The U.S. government has extended the time for certain expatriate health plans to meet the ACA benefit mandates to Dec. 31, 2016, and has said such plans are deemed to be MEC. The term ‘expatriate health plan’ means an insured group health plan in which enrollment is limited to primary insured persons for whom there is a good faith expectation that such individuals will reside outside of their home country or outside of the United States for at least six months of a 12-month period, and any covered dependents.

The government acknowledged that expatriate health plans may face unique challenges in complying with certain aspects of the ACA. For example, expatriate health plans may require additional regulatory approvals from foreign governments, and in some circumstances, domestic and foreign law may even conflict.
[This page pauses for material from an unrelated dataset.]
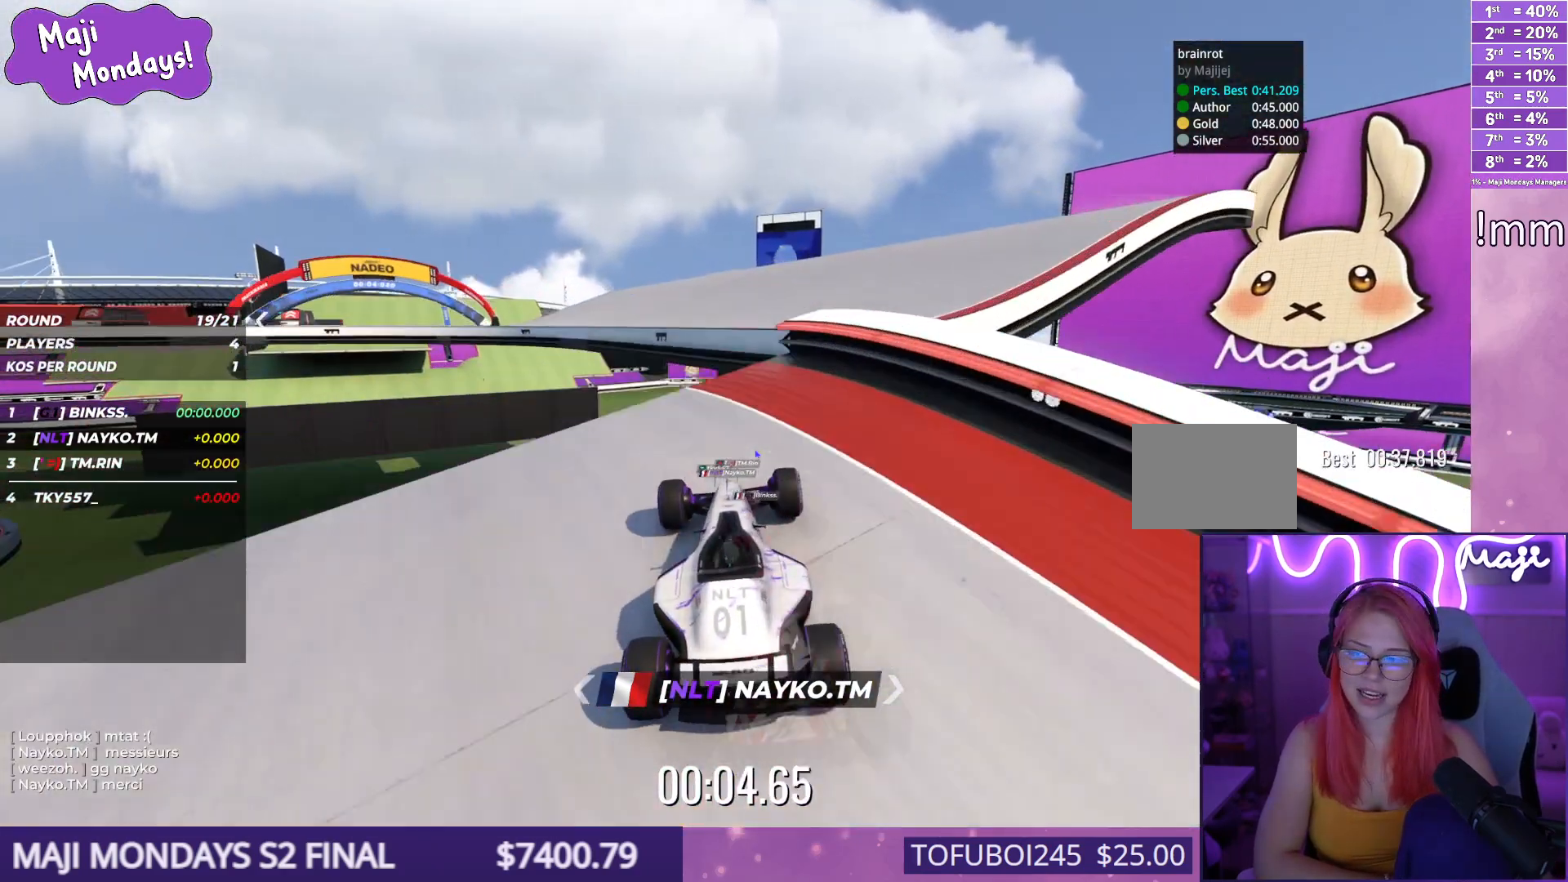
{"keys": ["left", "up"], "events": [[17, "left", "up"], [250, "left", "down"]]}
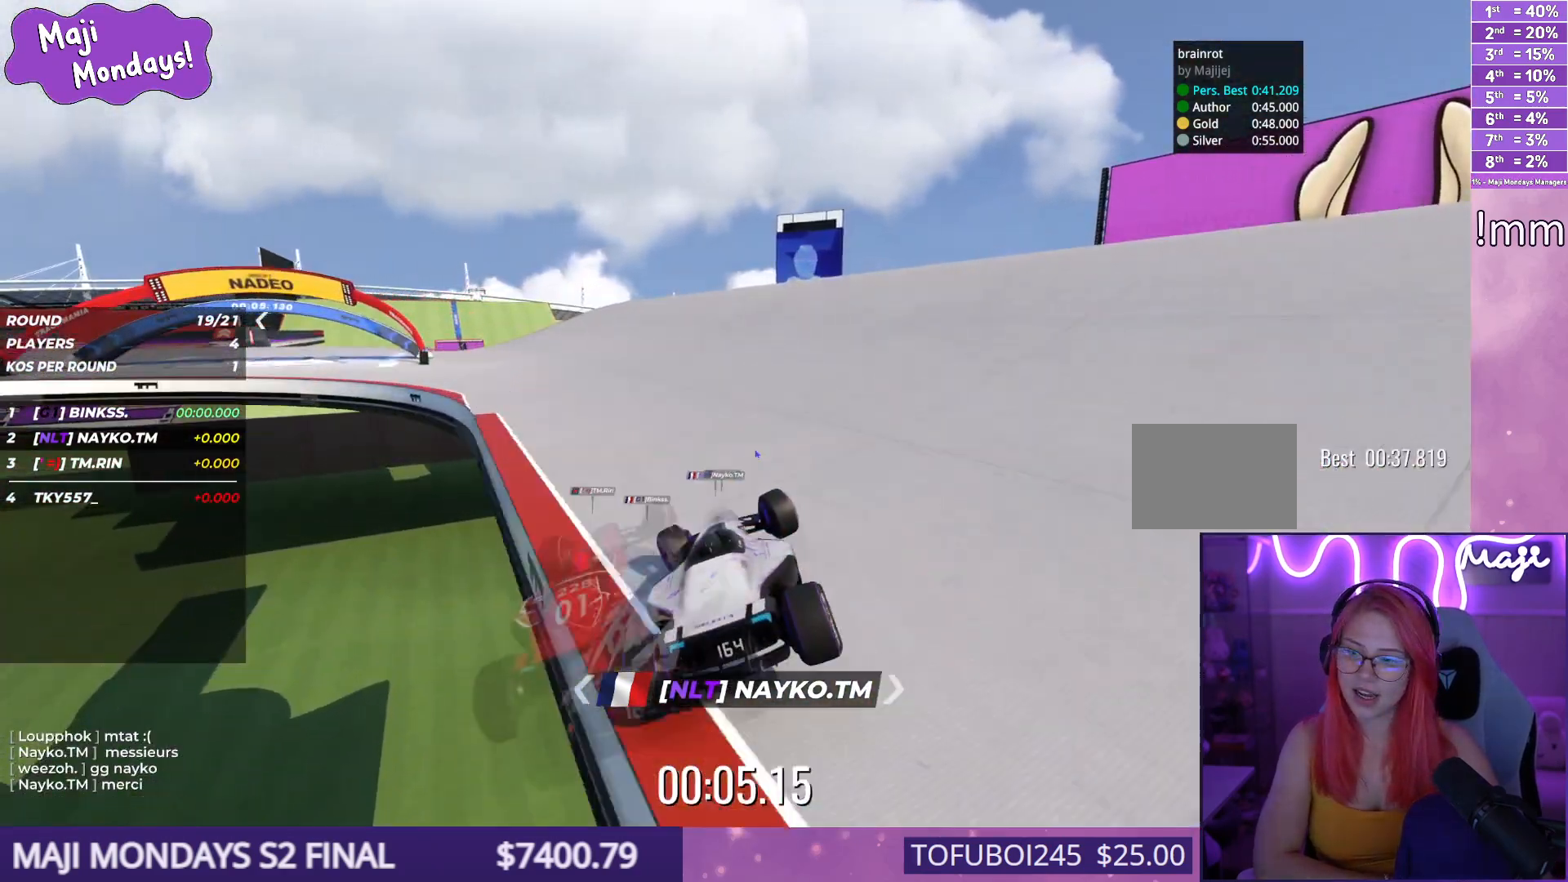
{"keys": ["left", "up"], "events": []}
This transitional relief for expatriate health plans was granted so that the U.S. government can determine what further actions may be appropriate.

The Takeaway

There are many nuances to the treatment of globally mobile employees that will require further analysis in light of the ACA and the evolving guidance from U.S. governmental agencies.

Despite the recent regulations’ delay and phase-in of penalties that could give employers some breathing room, global employers shouldn’t underestimate the efforts that will be needed to implement required administrative and health plan changes necessary to comply.

Employers and global mobility program professionals should begin to analyze the requirements of the ACA and consider proactive actions with respect to needed process changes and potential penalties that could be on the horizon. These actions include:

  • Determining whether the employer is an applicable large employer.
  • Identifying full-time employees using ACA rules.
  • Identifying U.S. citizens and U.S. residents for ACA purposes.
  • Taking an inventory of health plans offered to globally mobile employees and determining which plans will likely be subject to ACA requirements.
  • Identifying and tracking employees within the current assignee population who may be subject to ACA mandates, as well as frequent business travelers who may not be part of a formal mobility program.
  • Identifying the person, group or groups within the organization to be responsible for ACA compliance and related tasks, such as reporting to the U.S. government, communicating with assignees, and developing mobility policies.

Derek Nash and Amy Bergner are managing directors at PricewaterhouseCoopers.